Trypanosomatid protein synthesis as a target for novel drug therapies

Trypanosomatids are eukaryotic parasites that migrate between insect vectors and mammalian hosts. They cause a number of highly debilitating and potentially fatal zoonotic diseases with major impacts on human health (and life-span) on a global scale. Trypanosoma cruzi, which causes Chagas disease, is believed to affect approximately 11 million people in Mexico, Central America and South America. There is currently no vaccine against Chagas disease, and the available antiparasitic treatments are unpleasant and not fully effective. Moreover, resistance to the commonly used azole- and nitro- derivative drugs is rising. Leishmania is spread by sandflies in South America, southern Europe, the Middle East, Asia and Africa, and causes three types of disease (cutaneous, mucocutaneous and visceral leishmaniasis) in approximately 12 million people. Many of the drugs used against Leishmania have side effects, and resistance is on the increase. In this project, we propose to investigate the feasibility of pursuing a new route to developing drugs effective against these dangerous parasites. This route involves differential targeting of the protein synthesis machinery in the parasite so that the human (or animal) host is unaffected.

Over the two years of this project we expect to achieve a significantly enhanced level of understanding of important targets for drugs in trypanosomatids and also to have identified some candidate drugs that can be incorporated into trials in animals subsequent to this study.

This project seeks to take advantage of differences between the translation machineries found in trypanosomatids and those in mammals as a basis for identifying/developing inhibitor molecules that selectively inhibit protein synthesis in the parasite cells. We will start from a strong base of relevant preliminary data and relevant expertise.

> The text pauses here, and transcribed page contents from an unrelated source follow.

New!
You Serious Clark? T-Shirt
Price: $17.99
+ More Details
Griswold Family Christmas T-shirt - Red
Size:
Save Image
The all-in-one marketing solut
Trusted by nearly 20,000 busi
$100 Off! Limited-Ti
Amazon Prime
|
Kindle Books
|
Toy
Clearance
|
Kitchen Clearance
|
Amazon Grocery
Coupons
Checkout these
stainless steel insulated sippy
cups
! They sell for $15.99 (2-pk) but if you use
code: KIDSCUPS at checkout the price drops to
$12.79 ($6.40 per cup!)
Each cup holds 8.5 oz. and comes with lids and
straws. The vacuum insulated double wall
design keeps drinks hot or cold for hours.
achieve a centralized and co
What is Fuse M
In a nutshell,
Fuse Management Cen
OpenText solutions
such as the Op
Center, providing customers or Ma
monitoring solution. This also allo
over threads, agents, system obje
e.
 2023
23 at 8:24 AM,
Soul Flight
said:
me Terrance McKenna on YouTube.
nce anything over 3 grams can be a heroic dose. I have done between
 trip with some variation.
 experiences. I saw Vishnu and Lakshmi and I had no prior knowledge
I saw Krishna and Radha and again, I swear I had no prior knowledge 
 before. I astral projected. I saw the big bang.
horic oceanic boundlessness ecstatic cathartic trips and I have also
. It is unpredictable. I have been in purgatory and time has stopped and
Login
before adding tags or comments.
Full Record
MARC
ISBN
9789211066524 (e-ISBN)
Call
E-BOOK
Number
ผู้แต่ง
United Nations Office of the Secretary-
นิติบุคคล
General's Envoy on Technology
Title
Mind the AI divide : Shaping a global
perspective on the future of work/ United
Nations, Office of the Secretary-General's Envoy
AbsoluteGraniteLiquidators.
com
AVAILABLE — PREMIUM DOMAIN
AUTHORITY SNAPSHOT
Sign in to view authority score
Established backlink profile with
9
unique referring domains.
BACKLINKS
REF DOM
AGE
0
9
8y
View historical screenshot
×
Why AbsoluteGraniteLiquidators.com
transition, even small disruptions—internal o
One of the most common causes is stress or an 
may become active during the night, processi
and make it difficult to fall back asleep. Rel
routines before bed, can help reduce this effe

In trypanosomatids, the interactions between the translation factors eIF4E and eIF4G utilise different binding motifs to those used in mammalian cells. In addition, both Leishmania and T.cruzi manifest direct interactions between eIF4E and poly(A)binding protein (PABP), a type of interaction that has not been identified in mammalian cells. These distinct interaction types will be characterised using biophysical methods including surface plasmon resonance and isothermal calorimetry, and we will also perform structural studies wherever possible. There have previously been multiple successes with structural work on similar translation factors in a number of organisms, and we therefore expect to be able to obtain useful structural data here as well. This will not be critical to the success of the project, but will accelerate progress on rational aspects of drug development.

The primarily molecular studies in Warwick and Leeds will be paralleled by cellular investigations in Curitiba. The excellent complementarity between the expertise and skills in the respective locations is a very positive feature of this project, and will result in rapid progress towards useful outcomes. By working directly with trypanosomatid cultures the Brazilian colleagues will be able to obtain detailed insight into the roles of our translation factor targets in vivo, and into the impact that candidate drugs have on these targets and thus on the viability, infectivity and differentiation capability of the trypanosomatid parasites.

This work will have multiple beneficiaries.

By developing new candidate drugs against trypanosomatid diseases, the project will establish a platform for generating potential benefit for large numbers of the wider community in Brazil (and elsewhere) who suffer the debilitating effects of trypanosomatid infections. Any drugs that ultimately emerge as a result of this work could improve the lives of many people.

Progress towards developing effective anti-trypanosomatid drugs will be welcomed by governments and charities alike, since these will anticipate the future arrival of powerful tools they can apply to tackle serious diseases.

Any progress towards eliminating the scourge of trypanosomatid-related diseases will establish the potential for improving the health and economic status of communities in affected regions.

It is widely appreciated that the trialling of new drugs in humans is an expensive and long-winded process. However, a notable feature of zoonotic diseases is that there is potential to achieve at least some progress towards lessening their negative impact on humans by tackling trypanosomatid infections in animal vectors. In Brazil, dogs harbour a sizeable pool of trypanosomatid parasites which can be transferred to humans via insect vectors. Trialling candidate drugs in animals could therefore offer the prospect of achieving significant improvements in public health via indirect treatments that would take less time to implement than if using direct human therapies.

We believe that three to four years from the start of this project would be a realistic timescale for trials in dogs to be initiated in Brazil (although such trials would be planned and performed after the completion of the present project.

Researchers working on this project will acquire a wide range of skills relevant to the development of drugs targeted to human disease agents, including small molecule screening, rational drug design, analytical tools for characterisation of drug-target interactions, and characterisation of drug impacts on target organisms. All of these skills will be of value in jobs in wider academia and in a wide range of industrial environments.